Skiing up from Highway31A will remain “no charge” – forever. 99% of the Goat Pass tenure land will remain untouched – see more detail in the CERG environmental review at Zincton.com. If approved for backcountry skiing, the old growth forests alongside Kane Creek and Goat Creek will get even bigger!Protection begins with the 60 year remediation of the badly contaminated Retallack Mining District – starting with in-depth studies by scientists to validate presumed wildlife counts and map their genetics, test best methods to remove or contain heavy metals, how to revitalize these dirty industrial lands so we can ensure wildlife migration and habitat is healthy. Have you been up above Retallack Village? It’s a wreck. We’ll need guidance from experts on this.
Way over at the far western end, near the turn off to Sandon, we actually DO own 1,027 acres – it’s an old wood lot for the long-ago sawmills in Three Forks – of which about 45 hectares are flat enough to develop a small village and some homes and cabins. 4 of Zincton’s proposed 6 lifts will be on private land. Almost all village development will be on this private land, virtually no development on public lands. Zincton’s proposed infrastructure will be state-of-the-art – including full sewers – and meet or exceed all BC Gov rules and regulations. No buried Volvo or VW van septic systems favoured by many here in the Kootenays. Zincton will fill the reservoir during the spring flood to preserve water flows.
Zincton will be pristine! Powered by ‘certified green’ electricity from Silversmith in Sandon, plus our own solar farm on the Village rooftops at elevation, and still tied to BC Hydro just in case. We are part way through the design of the EVbuses – they’re looking very cool. Zincton will open ‘ClimateNeutral’, and every resident, guest and skier will know Zincton is as close to carbon-zero living as humanity can be in the early 21st century.
Zincton replaces future logging and mining in Goat Pass with human-powered eco-tourism opportunities for locals, especially recreation and employment for the next generations. Dangerous levels of lead, arsenic and asbestos will be finally dealt with, slowly, after being ignored for 125 years – all funded by 1% of ski revenue. Isn’t it time we rolled up our sleeves to clean this up? The downstream fisheries are counting on us, they’ve been poisoned for over a century.
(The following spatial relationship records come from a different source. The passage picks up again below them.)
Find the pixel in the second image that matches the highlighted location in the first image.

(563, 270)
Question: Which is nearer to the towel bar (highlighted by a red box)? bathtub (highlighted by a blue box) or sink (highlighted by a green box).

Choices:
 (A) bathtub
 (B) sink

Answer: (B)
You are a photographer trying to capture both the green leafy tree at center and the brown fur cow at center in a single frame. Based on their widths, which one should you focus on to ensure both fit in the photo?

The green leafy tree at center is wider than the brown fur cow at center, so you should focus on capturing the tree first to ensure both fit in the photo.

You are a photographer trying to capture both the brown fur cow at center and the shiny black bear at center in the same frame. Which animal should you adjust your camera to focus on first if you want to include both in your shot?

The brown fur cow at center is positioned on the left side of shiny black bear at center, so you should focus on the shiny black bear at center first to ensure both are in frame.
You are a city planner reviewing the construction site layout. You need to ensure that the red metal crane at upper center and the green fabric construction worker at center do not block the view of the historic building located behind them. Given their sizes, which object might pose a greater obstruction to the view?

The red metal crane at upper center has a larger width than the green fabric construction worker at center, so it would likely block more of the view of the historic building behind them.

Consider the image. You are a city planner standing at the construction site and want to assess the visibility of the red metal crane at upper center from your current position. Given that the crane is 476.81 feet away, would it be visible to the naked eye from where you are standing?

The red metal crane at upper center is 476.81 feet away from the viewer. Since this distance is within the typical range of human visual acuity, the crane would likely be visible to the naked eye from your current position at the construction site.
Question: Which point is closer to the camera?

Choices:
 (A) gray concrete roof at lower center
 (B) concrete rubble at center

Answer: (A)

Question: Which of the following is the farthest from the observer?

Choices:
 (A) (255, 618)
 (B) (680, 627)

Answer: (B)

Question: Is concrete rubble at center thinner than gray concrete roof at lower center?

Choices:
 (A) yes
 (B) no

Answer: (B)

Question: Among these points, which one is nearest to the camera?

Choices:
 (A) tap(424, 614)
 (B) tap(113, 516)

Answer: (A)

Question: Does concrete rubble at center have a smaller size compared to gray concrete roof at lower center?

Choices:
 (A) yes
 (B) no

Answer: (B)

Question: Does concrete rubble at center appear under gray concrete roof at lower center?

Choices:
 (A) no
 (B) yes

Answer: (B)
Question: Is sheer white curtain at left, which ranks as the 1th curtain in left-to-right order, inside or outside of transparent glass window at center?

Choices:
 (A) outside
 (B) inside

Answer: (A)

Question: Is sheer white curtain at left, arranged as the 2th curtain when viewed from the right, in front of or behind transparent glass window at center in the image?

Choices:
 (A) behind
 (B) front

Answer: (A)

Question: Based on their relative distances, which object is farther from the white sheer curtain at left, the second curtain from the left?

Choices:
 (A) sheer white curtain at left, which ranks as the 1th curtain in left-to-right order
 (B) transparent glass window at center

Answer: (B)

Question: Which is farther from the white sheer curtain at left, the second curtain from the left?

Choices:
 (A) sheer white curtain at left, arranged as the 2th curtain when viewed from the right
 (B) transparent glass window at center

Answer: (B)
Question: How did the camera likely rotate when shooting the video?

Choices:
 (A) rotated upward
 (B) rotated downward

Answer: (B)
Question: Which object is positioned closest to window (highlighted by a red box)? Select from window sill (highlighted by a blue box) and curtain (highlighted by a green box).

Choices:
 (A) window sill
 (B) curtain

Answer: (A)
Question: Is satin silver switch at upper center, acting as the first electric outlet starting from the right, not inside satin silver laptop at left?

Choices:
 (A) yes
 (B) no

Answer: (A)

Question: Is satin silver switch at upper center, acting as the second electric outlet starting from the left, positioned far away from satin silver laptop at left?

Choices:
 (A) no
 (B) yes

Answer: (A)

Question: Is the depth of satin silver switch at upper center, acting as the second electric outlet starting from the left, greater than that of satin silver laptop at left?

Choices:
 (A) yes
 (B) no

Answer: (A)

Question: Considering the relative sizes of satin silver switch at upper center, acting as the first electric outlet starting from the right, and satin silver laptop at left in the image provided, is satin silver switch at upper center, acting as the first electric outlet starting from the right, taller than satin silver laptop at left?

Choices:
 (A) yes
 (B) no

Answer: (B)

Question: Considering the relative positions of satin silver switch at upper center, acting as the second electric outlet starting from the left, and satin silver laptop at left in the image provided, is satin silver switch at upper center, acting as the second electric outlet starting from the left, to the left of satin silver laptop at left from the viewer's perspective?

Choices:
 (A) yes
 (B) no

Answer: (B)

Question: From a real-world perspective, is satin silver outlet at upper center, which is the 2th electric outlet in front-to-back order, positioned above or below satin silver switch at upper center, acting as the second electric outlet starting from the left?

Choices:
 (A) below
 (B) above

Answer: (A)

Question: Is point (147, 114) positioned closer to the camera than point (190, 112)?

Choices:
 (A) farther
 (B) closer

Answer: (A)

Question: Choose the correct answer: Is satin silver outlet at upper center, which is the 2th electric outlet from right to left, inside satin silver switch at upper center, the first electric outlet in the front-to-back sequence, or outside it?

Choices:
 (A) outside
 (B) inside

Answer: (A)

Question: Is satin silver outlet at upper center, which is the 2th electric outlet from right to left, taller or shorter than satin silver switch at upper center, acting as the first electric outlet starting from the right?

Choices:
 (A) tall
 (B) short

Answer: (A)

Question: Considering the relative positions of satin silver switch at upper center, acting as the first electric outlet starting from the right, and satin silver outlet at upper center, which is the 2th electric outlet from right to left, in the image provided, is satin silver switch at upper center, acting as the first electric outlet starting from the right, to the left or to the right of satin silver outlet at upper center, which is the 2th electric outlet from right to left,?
Thanks for this opportunity to tell our story again. Love the artwork. If the artist wants to reach out, we could maybe screen it onto a tshirt – just like we did with the goat sticker. ‘The goat’ is selling really well, and I’m sure we could turn this one into a winner too – with a couple minor adjustments. For example, there will be no cars in Zincton Village, no above ground powerlines, and I’ve never worn a headband in my life! So 1970s.
One last inaccuracy. As the Village progresses, Zincton Farms land will quickly belong to the skiers and split boarders, snowshoers, ice climbers, hikers and mountain bikers who love living in a pristine, ClimateNeutral village in the mountains. Soon I will only own 1 mountain cabin. And the public tenure will still be public land – but protected and slowly getting cleaned up.
Let’s plan to meet at the beacon-check access gate on London Ridge for the all-clear – then it’s 4,000ft vertical rip down to the EVbus pickup on Highway31A – in bottomless Selkirk powder.
Powder Canada supports the Zincton Resort proposal, it sets an example for future community and environment ski resort stewardship. Go David go!